* [RECORDS SHOWN]
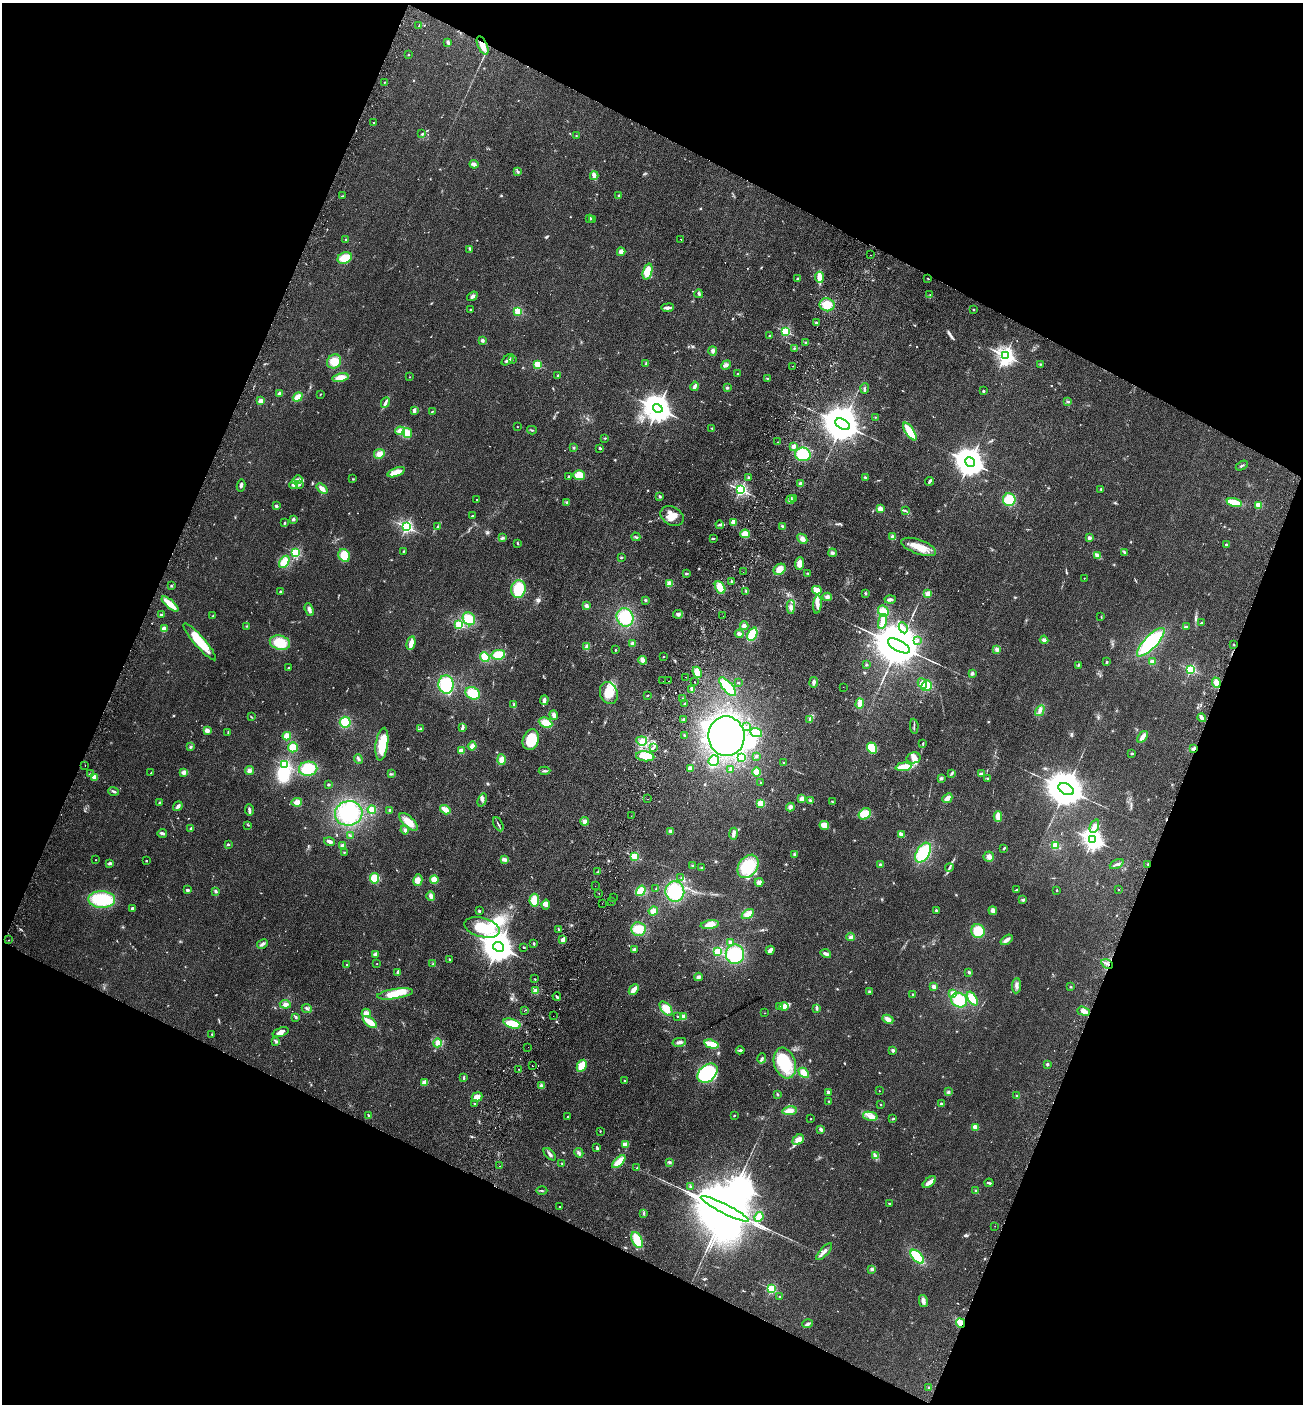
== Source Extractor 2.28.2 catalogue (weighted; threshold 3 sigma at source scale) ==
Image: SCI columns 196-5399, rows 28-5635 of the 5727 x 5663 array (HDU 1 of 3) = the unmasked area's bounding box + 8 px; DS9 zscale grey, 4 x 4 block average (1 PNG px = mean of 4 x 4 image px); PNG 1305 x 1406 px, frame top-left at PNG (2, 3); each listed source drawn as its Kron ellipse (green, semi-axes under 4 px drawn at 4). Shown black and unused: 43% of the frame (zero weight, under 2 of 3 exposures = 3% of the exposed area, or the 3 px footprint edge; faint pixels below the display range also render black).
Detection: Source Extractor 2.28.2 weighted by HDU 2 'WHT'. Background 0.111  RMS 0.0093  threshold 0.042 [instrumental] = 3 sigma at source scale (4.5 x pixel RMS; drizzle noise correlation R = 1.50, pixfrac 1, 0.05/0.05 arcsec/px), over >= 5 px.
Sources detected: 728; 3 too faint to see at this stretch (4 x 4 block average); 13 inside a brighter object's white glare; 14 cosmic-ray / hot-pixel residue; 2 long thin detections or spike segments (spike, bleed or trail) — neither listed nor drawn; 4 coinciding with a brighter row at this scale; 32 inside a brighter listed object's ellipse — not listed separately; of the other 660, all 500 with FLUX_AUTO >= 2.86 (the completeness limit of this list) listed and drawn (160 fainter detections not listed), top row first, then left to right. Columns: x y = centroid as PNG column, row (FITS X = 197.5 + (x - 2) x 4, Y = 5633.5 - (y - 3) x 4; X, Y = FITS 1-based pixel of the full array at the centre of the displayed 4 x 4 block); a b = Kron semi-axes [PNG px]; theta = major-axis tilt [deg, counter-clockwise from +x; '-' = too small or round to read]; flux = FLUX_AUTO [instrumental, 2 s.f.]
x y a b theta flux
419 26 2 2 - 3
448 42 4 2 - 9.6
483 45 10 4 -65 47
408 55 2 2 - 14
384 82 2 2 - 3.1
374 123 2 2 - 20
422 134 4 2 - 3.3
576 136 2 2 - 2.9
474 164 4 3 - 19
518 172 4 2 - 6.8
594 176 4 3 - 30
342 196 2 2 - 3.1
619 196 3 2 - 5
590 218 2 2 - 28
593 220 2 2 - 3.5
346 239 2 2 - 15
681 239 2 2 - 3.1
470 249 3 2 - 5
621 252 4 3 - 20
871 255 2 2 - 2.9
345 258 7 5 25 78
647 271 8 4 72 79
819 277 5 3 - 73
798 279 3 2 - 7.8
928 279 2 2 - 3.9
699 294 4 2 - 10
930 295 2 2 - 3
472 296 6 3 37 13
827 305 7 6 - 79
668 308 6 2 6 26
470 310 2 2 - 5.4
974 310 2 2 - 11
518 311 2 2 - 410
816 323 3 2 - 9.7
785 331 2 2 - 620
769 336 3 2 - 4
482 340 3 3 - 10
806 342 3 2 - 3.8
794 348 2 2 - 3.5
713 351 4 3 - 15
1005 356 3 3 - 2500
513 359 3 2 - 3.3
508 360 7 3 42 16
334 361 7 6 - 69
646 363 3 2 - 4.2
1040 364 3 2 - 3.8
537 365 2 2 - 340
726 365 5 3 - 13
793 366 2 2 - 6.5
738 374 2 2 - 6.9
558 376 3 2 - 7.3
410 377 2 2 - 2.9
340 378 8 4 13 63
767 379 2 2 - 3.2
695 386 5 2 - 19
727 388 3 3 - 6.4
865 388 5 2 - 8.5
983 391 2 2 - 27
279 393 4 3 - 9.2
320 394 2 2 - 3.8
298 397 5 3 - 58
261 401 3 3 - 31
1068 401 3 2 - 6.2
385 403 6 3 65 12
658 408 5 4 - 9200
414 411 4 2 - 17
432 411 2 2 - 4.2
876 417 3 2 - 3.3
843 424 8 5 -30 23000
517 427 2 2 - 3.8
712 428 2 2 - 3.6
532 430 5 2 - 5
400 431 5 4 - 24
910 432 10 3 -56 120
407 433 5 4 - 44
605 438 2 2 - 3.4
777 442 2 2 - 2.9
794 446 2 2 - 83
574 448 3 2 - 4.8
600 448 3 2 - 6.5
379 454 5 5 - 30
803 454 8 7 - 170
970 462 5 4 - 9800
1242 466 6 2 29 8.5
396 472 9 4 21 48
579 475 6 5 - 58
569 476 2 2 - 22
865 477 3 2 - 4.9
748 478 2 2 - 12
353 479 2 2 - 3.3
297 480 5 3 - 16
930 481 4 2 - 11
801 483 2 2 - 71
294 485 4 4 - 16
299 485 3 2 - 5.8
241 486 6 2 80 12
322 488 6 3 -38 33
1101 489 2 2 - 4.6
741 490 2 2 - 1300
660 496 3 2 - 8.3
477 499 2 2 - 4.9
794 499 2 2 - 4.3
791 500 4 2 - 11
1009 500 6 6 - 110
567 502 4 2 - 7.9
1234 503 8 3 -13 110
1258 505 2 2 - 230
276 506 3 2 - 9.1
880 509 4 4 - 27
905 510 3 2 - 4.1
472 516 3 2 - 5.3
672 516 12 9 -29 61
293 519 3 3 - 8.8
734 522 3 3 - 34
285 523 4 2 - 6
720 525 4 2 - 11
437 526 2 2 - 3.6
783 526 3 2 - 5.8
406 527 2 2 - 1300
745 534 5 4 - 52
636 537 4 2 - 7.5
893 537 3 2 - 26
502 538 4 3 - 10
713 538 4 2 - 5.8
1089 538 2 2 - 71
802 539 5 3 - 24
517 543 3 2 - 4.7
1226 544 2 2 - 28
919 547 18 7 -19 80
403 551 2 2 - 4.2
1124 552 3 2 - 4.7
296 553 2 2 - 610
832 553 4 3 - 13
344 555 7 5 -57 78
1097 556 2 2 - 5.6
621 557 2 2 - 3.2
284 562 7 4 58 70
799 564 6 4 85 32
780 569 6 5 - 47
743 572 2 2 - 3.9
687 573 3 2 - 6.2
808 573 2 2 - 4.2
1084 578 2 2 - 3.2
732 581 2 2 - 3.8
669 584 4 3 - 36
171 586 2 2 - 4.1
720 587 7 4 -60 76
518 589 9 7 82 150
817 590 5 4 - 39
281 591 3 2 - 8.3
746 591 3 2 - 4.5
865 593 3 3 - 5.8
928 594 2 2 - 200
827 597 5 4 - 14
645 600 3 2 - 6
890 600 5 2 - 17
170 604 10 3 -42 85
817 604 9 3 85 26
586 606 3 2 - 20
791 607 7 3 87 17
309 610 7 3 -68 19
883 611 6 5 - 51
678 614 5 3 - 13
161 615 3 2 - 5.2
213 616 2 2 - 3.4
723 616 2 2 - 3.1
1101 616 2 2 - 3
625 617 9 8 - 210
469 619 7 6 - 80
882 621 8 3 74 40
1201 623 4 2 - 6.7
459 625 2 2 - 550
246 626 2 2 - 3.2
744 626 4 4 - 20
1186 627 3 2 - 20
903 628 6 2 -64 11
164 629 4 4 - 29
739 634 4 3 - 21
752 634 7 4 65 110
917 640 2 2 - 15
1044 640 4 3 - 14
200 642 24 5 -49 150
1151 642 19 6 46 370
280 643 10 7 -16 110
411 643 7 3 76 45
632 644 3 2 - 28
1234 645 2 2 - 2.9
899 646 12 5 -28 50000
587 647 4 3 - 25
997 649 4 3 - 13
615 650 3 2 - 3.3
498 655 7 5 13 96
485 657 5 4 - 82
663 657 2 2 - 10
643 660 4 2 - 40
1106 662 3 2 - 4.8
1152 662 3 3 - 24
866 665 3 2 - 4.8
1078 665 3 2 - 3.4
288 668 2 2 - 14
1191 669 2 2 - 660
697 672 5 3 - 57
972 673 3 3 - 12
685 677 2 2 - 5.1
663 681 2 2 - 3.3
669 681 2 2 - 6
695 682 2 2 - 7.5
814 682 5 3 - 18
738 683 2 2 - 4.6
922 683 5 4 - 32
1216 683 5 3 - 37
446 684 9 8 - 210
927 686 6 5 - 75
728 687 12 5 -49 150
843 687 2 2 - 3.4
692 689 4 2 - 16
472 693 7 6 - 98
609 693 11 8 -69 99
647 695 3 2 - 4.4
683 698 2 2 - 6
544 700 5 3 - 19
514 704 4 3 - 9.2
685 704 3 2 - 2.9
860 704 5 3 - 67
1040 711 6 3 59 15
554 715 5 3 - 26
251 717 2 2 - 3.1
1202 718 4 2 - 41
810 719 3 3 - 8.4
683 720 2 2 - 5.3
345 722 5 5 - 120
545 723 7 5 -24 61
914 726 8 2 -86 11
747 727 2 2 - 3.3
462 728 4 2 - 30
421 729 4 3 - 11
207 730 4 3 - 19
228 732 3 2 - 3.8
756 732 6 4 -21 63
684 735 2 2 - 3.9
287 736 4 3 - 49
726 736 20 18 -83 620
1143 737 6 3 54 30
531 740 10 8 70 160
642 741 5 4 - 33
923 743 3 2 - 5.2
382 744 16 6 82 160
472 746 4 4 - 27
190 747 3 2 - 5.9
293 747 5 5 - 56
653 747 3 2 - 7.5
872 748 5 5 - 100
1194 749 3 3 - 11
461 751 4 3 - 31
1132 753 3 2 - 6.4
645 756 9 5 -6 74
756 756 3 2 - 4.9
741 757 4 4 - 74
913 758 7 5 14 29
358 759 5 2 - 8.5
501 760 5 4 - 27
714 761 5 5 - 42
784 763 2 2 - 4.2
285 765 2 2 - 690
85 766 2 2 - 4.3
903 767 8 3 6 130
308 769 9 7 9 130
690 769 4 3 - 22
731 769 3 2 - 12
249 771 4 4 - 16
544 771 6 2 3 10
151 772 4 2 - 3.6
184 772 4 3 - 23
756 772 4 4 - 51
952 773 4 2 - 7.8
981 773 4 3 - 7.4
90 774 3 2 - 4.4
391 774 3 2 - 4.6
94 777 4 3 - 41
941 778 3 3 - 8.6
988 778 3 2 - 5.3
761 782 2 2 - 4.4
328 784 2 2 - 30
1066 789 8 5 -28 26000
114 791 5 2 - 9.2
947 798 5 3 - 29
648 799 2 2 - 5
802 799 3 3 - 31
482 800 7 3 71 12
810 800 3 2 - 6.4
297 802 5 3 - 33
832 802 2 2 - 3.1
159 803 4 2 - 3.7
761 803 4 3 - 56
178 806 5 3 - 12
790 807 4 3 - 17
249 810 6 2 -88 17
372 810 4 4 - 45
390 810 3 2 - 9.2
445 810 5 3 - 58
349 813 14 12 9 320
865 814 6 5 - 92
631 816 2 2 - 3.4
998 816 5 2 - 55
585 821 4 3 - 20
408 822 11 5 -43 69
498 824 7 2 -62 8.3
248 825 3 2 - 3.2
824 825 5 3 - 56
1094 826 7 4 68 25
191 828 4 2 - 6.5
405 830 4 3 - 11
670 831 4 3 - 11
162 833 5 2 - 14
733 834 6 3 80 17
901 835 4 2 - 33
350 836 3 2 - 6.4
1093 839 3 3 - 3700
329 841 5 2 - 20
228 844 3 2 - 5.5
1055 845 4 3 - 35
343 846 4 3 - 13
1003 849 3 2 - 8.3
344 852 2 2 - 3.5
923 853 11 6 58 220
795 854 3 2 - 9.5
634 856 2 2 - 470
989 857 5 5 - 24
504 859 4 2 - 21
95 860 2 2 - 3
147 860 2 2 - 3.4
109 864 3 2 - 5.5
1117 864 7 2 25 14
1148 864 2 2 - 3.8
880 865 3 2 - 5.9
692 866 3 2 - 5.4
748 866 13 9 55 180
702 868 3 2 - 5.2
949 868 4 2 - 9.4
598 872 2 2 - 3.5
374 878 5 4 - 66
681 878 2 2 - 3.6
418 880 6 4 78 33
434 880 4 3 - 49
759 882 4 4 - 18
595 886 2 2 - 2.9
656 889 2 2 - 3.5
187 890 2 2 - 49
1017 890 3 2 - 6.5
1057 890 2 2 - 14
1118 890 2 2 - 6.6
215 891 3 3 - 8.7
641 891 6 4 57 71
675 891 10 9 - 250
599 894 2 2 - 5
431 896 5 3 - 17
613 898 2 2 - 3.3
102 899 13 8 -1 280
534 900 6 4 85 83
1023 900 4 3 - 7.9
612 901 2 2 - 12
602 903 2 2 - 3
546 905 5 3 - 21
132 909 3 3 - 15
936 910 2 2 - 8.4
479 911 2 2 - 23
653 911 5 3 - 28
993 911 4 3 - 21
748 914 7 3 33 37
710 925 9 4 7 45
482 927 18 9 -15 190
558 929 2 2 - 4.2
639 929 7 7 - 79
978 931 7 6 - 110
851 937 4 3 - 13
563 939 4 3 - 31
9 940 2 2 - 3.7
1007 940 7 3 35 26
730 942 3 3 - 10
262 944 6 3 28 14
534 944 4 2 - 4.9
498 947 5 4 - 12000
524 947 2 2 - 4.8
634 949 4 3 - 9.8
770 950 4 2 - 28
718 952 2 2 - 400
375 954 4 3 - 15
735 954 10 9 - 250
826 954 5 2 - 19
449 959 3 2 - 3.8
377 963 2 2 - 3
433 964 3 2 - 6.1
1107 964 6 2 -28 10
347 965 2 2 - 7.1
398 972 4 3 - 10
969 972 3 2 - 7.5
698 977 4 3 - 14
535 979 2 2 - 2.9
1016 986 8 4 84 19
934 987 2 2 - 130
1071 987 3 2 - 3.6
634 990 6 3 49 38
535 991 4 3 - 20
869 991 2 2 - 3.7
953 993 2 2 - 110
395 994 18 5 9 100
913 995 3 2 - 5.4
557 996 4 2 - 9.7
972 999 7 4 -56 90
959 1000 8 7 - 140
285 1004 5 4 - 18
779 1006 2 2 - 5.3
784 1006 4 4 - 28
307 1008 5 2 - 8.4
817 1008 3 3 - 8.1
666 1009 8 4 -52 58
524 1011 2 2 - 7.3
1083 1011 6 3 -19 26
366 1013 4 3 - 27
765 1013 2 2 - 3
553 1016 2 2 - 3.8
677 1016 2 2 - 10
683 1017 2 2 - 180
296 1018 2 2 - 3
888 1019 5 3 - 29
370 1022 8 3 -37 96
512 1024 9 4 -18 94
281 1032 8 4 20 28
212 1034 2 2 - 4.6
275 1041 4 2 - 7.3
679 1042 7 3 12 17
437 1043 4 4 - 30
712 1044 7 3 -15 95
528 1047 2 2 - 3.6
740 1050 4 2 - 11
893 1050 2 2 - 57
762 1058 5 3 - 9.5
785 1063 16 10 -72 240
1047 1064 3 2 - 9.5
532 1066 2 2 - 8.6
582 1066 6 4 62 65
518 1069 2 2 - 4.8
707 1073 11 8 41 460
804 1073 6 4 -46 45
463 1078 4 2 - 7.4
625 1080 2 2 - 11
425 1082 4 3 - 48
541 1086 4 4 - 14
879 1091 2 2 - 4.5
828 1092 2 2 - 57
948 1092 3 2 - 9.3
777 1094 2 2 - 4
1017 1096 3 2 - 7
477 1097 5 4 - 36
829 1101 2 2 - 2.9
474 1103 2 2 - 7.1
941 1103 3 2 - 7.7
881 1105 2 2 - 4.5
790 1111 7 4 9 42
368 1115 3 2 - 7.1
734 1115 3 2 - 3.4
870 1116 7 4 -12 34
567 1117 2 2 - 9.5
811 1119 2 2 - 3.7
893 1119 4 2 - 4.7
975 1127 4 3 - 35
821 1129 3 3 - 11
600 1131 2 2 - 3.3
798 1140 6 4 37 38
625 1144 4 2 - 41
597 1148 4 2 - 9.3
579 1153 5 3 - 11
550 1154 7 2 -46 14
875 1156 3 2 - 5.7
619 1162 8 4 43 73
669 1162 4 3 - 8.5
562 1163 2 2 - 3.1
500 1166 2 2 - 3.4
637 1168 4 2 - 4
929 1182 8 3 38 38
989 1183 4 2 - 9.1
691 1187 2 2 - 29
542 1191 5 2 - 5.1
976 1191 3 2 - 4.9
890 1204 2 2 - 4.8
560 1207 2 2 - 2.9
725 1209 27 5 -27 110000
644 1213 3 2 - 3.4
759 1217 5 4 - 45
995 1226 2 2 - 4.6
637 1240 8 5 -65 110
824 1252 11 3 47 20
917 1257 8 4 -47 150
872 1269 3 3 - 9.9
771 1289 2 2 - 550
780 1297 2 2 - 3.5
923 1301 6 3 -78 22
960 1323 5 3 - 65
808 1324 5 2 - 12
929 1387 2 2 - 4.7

* [AIM] Reproduce the text of the listing above verbatim, starting at the beginning of the listing and ending with the line that contains "Detection: Source Extractor". Omit the picture from your answer.

* [ANSWER FOR THIS EXERCISE]
== Source Extractor 2.28.2 catalogue (weighted; threshold 3 sigma at source scale) ==
Image: SCI columns 196-5399, rows 28-5635 of the 5727 x 5663 array (HDU 1 of 3) = the unmasked area's bounding box + 8 px; DS9 zscale grey, 4 x 4 block average (1 PNG px = mean of 4 x 4 image px); PNG 1305 x 1406 px, frame top-left at PNG (2, 3); each listed source drawn as its Kron ellipse (green, semi-axes under 4 px drawn at 4). Shown black and unused: 43% of the frame (zero weight, under 2 of 3 exposures = 3% of the exposed area, or the 3 px footprint edge; faint pixels below the display range also render black).
Detection: Source Extractor 2.28.2 weighted by HDU 2 'WHT'. Background 0.111  RMS 0.0093  threshold 0.042 [instrumental] = 3 sigma at source scale (4.5 x pixel RMS; drizzle noise correlation R = 1.50, pixfrac 1, 0.05/0.05 arcsec/px), over >= 5 px.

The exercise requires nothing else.